If a PR fails in their responsibilities, the beneficiaries and any other PRs can take steps to have them removed, for instance, if they are not properly administering the estate or failing to account for the administration, or there is a conflict between PRs.
The ruling in The Estate of Veronica Cadogan deceased  EWHC 1577 is particularly useful for its discussion on the legal responsibilities of the PRs of an estate and the risks of incurring personal liability. The case recently concluded with a former administrator of the estate being ordered to pay around £1.7m to the estate.
The Cadogan estate
Practitioners may be familiar with the background to what was a long-running, nine-year litigation.
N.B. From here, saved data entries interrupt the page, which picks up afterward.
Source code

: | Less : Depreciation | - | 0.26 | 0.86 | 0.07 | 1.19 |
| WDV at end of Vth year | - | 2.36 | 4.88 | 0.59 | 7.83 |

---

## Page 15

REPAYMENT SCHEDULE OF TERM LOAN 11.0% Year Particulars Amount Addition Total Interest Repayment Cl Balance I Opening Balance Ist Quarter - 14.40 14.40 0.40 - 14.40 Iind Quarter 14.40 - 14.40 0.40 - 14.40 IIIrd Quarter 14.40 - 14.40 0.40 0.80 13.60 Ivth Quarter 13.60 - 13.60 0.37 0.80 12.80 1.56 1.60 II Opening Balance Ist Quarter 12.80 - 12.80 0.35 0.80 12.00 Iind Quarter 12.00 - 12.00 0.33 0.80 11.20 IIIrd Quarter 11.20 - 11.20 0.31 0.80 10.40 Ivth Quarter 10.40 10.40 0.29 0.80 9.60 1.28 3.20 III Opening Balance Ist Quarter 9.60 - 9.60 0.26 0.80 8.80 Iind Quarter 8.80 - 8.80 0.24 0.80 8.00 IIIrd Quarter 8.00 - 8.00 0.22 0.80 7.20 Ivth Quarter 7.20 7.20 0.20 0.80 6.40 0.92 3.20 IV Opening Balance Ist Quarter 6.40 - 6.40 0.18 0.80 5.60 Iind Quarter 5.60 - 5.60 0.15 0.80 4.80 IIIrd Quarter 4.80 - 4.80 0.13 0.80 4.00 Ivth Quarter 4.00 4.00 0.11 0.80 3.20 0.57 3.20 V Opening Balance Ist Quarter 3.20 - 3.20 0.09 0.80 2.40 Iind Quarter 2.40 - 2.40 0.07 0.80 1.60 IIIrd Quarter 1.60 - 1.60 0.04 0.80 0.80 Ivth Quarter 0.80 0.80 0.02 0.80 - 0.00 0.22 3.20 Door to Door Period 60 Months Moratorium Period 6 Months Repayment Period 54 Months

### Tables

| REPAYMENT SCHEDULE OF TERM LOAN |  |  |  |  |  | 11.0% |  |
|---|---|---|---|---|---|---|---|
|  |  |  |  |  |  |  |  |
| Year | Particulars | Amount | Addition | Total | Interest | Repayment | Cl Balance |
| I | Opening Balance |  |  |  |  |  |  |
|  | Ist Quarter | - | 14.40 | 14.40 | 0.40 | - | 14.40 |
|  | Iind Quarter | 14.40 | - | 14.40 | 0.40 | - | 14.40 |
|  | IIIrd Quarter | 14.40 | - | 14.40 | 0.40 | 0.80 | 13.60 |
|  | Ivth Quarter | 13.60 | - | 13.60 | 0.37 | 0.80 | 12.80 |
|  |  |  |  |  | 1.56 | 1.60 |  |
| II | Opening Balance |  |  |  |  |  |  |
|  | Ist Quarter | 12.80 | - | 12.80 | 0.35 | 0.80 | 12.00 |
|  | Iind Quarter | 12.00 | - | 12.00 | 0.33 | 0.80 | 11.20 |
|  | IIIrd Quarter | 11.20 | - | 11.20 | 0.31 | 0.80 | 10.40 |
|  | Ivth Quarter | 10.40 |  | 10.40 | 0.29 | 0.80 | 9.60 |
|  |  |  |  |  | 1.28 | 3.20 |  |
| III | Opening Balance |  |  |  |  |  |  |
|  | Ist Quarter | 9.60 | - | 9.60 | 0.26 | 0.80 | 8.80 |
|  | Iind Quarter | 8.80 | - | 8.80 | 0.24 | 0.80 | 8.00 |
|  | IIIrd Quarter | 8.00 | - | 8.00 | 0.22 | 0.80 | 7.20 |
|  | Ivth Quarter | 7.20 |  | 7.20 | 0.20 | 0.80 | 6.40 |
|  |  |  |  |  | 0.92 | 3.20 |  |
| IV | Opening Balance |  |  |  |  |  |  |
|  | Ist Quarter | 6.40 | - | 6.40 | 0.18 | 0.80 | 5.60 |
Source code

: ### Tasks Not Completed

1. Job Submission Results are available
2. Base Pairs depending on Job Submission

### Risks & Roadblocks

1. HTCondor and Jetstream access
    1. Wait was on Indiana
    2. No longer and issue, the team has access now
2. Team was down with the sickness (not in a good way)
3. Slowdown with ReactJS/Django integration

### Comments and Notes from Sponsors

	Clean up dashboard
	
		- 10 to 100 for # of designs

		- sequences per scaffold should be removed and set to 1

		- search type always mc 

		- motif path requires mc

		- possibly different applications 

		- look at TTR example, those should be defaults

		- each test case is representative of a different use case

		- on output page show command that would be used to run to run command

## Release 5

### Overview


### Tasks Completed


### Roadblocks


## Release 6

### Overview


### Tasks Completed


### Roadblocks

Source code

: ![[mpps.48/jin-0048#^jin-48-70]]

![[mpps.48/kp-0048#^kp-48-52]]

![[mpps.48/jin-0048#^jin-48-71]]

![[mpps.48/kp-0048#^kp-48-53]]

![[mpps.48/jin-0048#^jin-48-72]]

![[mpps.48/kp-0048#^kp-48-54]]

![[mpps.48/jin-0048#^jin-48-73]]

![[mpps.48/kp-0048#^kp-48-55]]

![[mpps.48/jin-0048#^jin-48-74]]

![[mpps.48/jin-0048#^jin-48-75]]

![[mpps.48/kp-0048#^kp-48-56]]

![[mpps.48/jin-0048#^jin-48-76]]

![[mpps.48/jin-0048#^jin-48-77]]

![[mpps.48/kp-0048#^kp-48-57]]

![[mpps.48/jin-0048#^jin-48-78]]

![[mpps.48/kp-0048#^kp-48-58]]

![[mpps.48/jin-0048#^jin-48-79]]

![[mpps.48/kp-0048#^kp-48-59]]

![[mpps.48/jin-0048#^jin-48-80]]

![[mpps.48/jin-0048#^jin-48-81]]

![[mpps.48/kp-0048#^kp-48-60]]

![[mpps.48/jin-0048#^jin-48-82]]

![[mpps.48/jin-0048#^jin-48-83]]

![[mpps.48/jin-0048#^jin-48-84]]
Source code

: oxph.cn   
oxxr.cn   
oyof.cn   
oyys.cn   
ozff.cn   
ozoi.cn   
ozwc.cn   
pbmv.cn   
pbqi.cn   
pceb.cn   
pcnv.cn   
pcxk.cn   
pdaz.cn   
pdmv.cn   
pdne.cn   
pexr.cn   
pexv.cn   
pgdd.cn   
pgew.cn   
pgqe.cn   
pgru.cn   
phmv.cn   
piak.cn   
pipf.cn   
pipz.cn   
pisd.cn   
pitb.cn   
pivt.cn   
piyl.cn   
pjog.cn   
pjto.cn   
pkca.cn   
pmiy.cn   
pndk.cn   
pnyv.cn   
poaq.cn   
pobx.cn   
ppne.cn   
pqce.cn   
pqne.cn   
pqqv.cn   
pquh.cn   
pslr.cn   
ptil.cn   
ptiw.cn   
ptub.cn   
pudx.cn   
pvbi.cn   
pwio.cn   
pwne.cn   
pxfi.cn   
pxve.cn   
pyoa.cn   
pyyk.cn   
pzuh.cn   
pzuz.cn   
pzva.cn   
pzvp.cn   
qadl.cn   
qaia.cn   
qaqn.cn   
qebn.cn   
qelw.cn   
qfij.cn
Kirsty Cadogan and her brother, Kevin, were the administrators of their late mother’s estate - a complex and high value estate that included a number of properties.
Their mother left a will but no grant of probate had been taken out, and Kirsty and Kevin obtained letters of administration with will annexed in April 2013.
However, disputes arose between the two administrators and other individuals. In 2016 Kevin and Kirsty issued claims against each other for ‘wilful default’ in respect of their dealings during the estate administration.
Wilful default “seems to require nothing more than that the representative has fallen below the standards to be expected of a reasonably competent representative…” (Williams, Mortimer & Sunnucks: Executors, Administrators and Probate (21st ed) as quoted by JJ Judge Klein).
In April 2017, the court removed Kirsty and Kevin as administrator and appointed Mills & Reeve Trust Corporation Ltd as professional administrator in their place.
Kirsty’s contention was that a family business run by Kevin had used some of the properties in the estate without paying occupation rent, accounting for profits made or accounting for rent from other properties. He admitted failing to collect rent for the estate for the business’s occupation of the properties but said he had given credit for sums due. Kevin counter-claimed against Kirsty for alleged failure to collect rent or obtain possession of properties.
Kirsty won her claim and the High Court has now ordered Kevin to account to the estate to the tune of £1.7m. HH Klein quoted Williams thus: “A representative must duly administer and distribute the estate of the deceased. For these purposes, he owes duties to preserve the assets, to deal properly with them, and to apply them in the due course of administration for the benefit of those interested according to that course. A representative who breaches any of these duties is guilty of a devastavit and may be personally liable to make good the loss caused to the estate…”
He also stated that a reasonably competent administrator controlling the properties in issue, “which are effectively income-generating properties, would have obtained income (by way of rent or other occupation fee) for the benefit of Mrs Cadogan’s estate. I am satisfied that Kevin has failed to do this and so is liable to account to the estate for that failure on the footing of wilful default”.
He went on to say that considering the sums which may have been generated by those properties for the benefit of the estate, Kevin’s failure was significant. His failures arguably tantamount to negligence and maladministration.
While this was a complex and high-value estate, it is a good reminder of the risks inherent in acting as a personal representative, and the consequences of failing to comply with their duties.